4. Ora, no caso em apreço não subsistem dúvidas de que a penhora incidiu, não sob uma quota-parte dos imóveis detidos em compropriedade, mas sobre o quinhão hereditário da executada, do qual fazem parte a quota dos dito imóveis, pelo que, pelas razões acima apontadas se entende que a penhora se efectua por notificação, nos termos previstos no artigo 781º do Código de Processo Civil, não estando sujeita a registo.

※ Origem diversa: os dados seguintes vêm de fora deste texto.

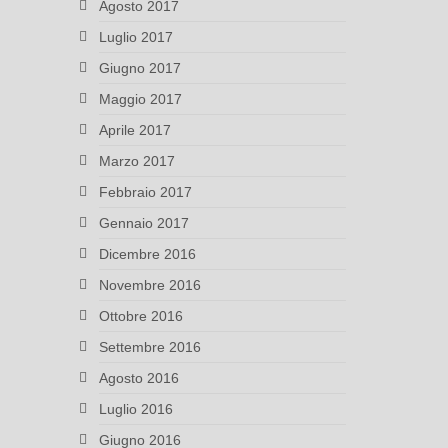
Agosto 2017
Luglio 2017
Giugno 2017
Maggio 2017
Aprile 2017
Marzo 2017
Febbraio 2017
Gennaio 2017
Dicembre 2016
Novembre 2016
Ottobre 2016
Settembre 2016
Agosto 2016
Luglio 2016
Giugno 2016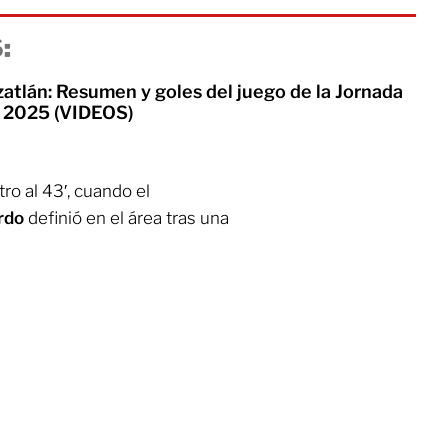
:
atlán: Resumen y goles del juego de la Jornada
a 2025 (VIDEOS)
tro al 43′, cuando el
rdo
definió en el área tras una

Neste sentido, veja-se entre outros, o recente acórdão da Relação de Lisboa, de 11/04/2019 (proc. n.º 171/17.7T8MFR.L1-6), disponível, como os demais citados sem outra referência, em www.dgsi.pt, onde se conclui que: «I - A penhora do direito do executado a herança indivisa efectua-se mediante notificação do facto ao cabeça-de-casal e aos demais herdeiros, com a expressa advertência de que o direito do executado fica à ordem do agente de execução, desde a data da primeira notificação.

II- Esta penhora não está sujeita a registo, ainda que na herança se integrem bens imóveis ou móveis sujeitos a registo, por não se concretizar em bens certos e determinados, integrando a excepção consagrada na al. c), do nº2, do artigo 5º do Código de Registo Predial.»

Em sentido idêntico, veja-se ainda os Acórdãos do Supremo Tribunal de Justiça, de 29/05/12 (Salazar Casanova), proferido no proc. n.º 1718/03.1TBILH.C1.S1, e de 30/03/06 (Pereira da Silva), proferido no Proc. nº 05B3646; e da Relação do Porto, de 13/05/2003 (Cândido Pelágio Castro Lemos), proc. 0322275, e de 27/04/2004, (Emídio Costa), proc. n.º 0421355).

5. Deste modo, não se pode concluir, como se fez na decisão recorrida, pela inexistência de penhora e pela desnecessidade de recurso da embargante à defesa da sua posse, mediante a dedução dos embargos.

Claro que o exequente poderá ter perdido o interesse na manutenção da penhora, como parece resultar da resposta do AE, mas, como diz a recorrente, não desistiu da penhora, e, por conseguinte, mantendo-se a penhora, não ocorre o invocado fundamento para rejeição dos embargos por manifesta improcedência, como se decidiu.

6. Em consequência, procede a apelação, com a consequente revogação do despacho recorrido, que deverá ser substituído por outro que admita os embargos, prosseguindo os autos os seus termos, se outra causa não sobrevier que a tal impeça."